Top of Entries provided

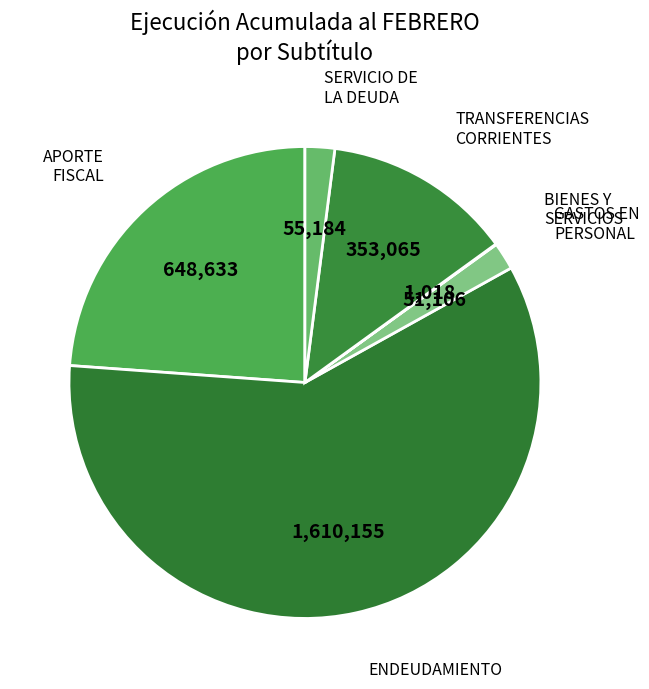

Which slice is the largest?

ENDEUDAMIENTO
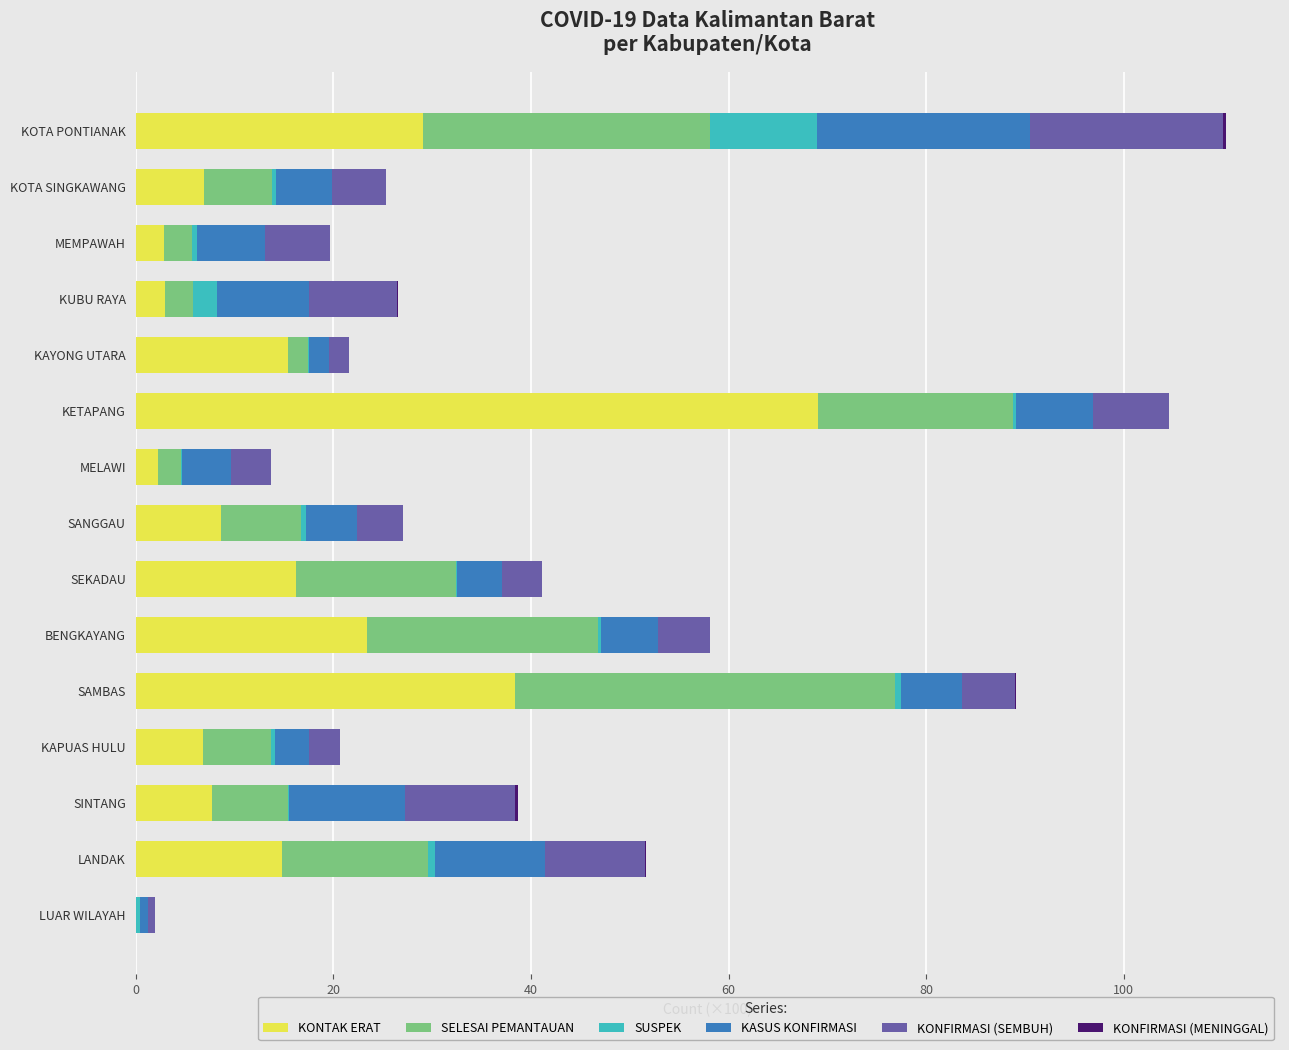

What is the highest value of the KONTAK ERAT series?

69.0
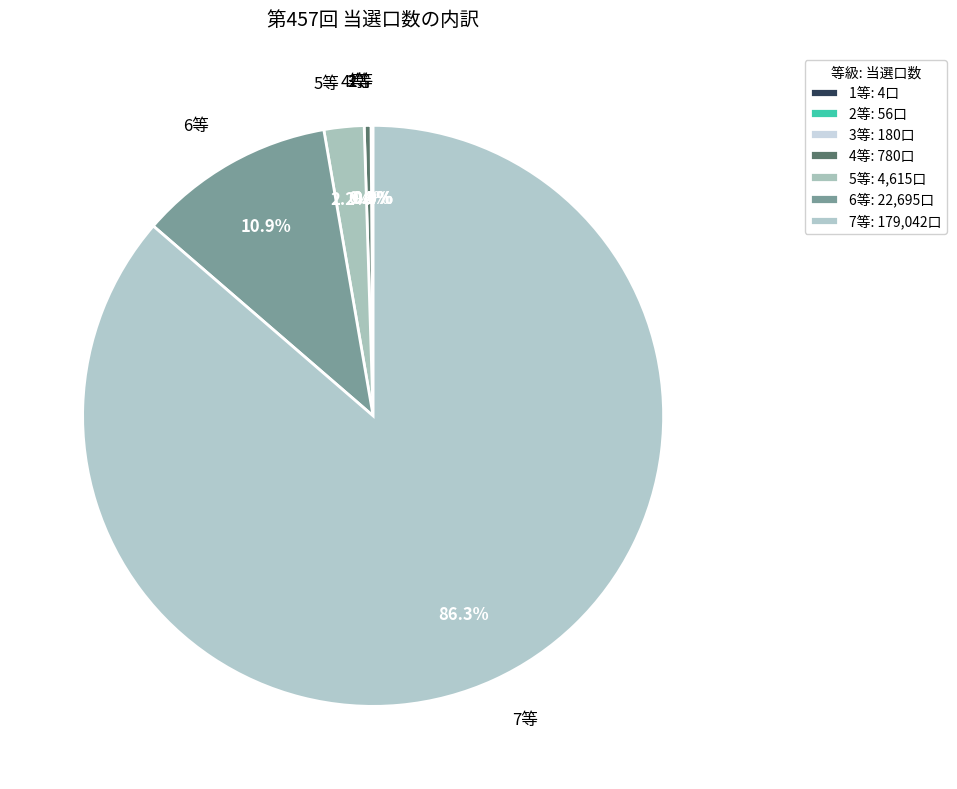

What percentage is the 7等 slice, to the nearest percent?

86%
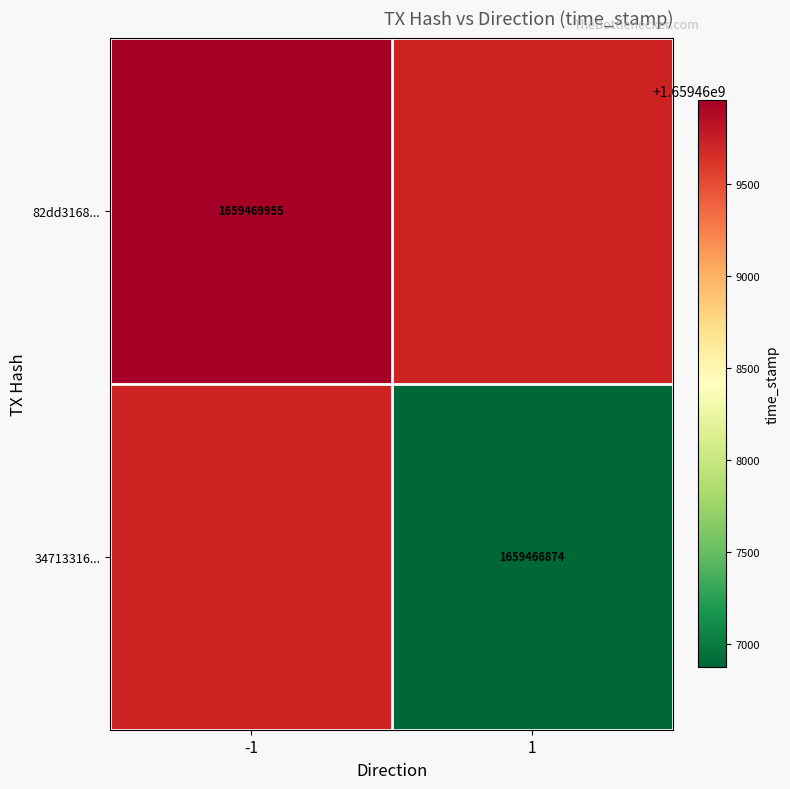

The value of 82dd3168... at -1 is 615412492. True or false?

False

Bottom of Entries provided

- **Problem description**: Transcribe all the text in the material above character for character, leaving out the pictures.

- **Output for this exercise**:
Which slice is the largest?

ENDEUDAMIENTO

What is the highest value of the KONTAK ERAT series?

69.0

What percentage is the 7等 slice, to the nearest percent?

86%

The value of 82dd3168... at -1 is 615412492. True or false?

False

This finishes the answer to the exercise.